_Selection_
<<<<

August 31, 2021
On Tuesday, 31 August 2021 at 16:22:17 UTC, H. S. Teoh wrote:
> However, this simplistic approach falls flat in the face of `dmd -i`.  Schemes like `-unittest=mod1,mod2,...` have been proposed before, but AFAIK never implemented.
>
>
> T

Why is that? couldn't dmd -i simply not compile the module that are "autoloaded" rather than explicitly provided without unittests?
August 31, 2021

On Tuesday, 31 August 2021 at 17:37:34 UTC, deadalnix wrote:

>

Why is that? couldn't dmd -i simply not compile the module that are "autoloaded" rather than explicitly provided without unittests?

It could, but then dmd -i -betterC -unittest -run testrunner.d would not work anymore, where testrunner.d looks like:

module testrunner;

static {
	import moda;
	import modb;
	import modc;
}

alias Seq(T...) = T;

extern(C) int main(int argc, const(char)** argv) {
	foreach(mod; Seq!(moda, modb, modc)) {
		static foreach (test; __traits(getUnitTests, mod)) {
			test();
		}
	}
	return 0;
}
September 02, 2021

On Tuesday, 31 August 2021 at 16:50:07 UTC, Steven Schveighoffer wrote:

>

So for instance, if you link against library X, and you didn't actually build library X with -unittest, then you won't run library X's unittests, only the ones in your project.

So I was curious at to what was meant by this. Let me try to make it explicit why the current behavior is nonsense. I ran something akin to:

$ dmd -m64 -Isrc -w -debug -g -main -unittest -i -run src/somemodule.d
3 modules passed unittests

It is clear that this is running random unitests I don't care about. Module that are brought in via the -i flag are also compiled with their unittests, which is nonsense.

On the other hand, I made an interesting discovery:

$ dmd -m64 -Isrc -w -debug -g -main -unittest -i -run src/module1.d src/module2.d

Will run exclusively the tests for module1.d and ignore module2.d , which is considered an argument to be passed to the main that don't exist and is never run.

This is complete nonsense (and means that I simply run a fraction of my unitests and have no idea how to fix my build to runt hem all).

You'll note that I didn't find a way to get rdmd to do the right thing here, so I'm recompiling everything all the time for no good reason when i want to run the tests, which is also a giant pain in the ass.

>

But my point is, the reason it's done this way is because D uses the build system that C uses -- which has a compiler and a linker as separate steps.

I don't think this is a good reason. There is nothing in the C style build.link model that prevent us from doing the right thing.

>

It's also the reason that cycle detection can't be run until program startup.

Cool, this can be done at startup from module infos. The problem is not at this level. The compiler provide set of flags that provide a sensible behavior. it's all nonsense.

>>>>

_Data extract_

<<<<

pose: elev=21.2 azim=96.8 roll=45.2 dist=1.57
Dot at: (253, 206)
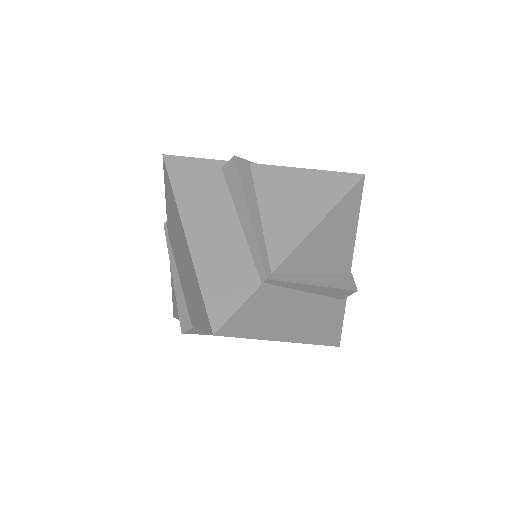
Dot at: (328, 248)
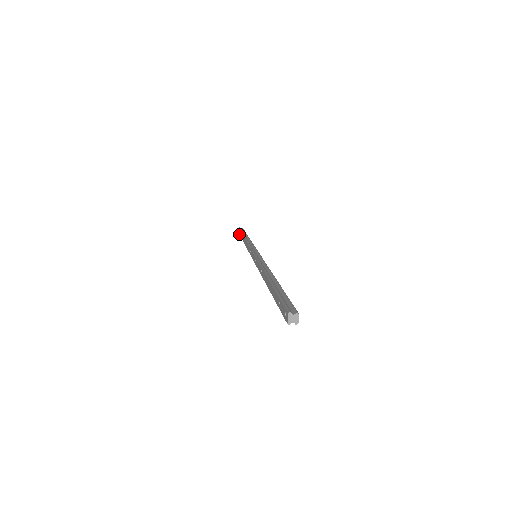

>>>>

_Exercise objective_
Answer these questions about the thread on dmd and unittests:
(a) What name does the file testrunner.d give its module?
(b) When the command ending in `-run src/somemodule.d` was run, how many modules passed unittests?
(c) With the command ending in `-run src/module1.d src/module2.d`, the tests for which module are run?

_Final answer_
(a) testrunner
(b) 3
(c) module1.d only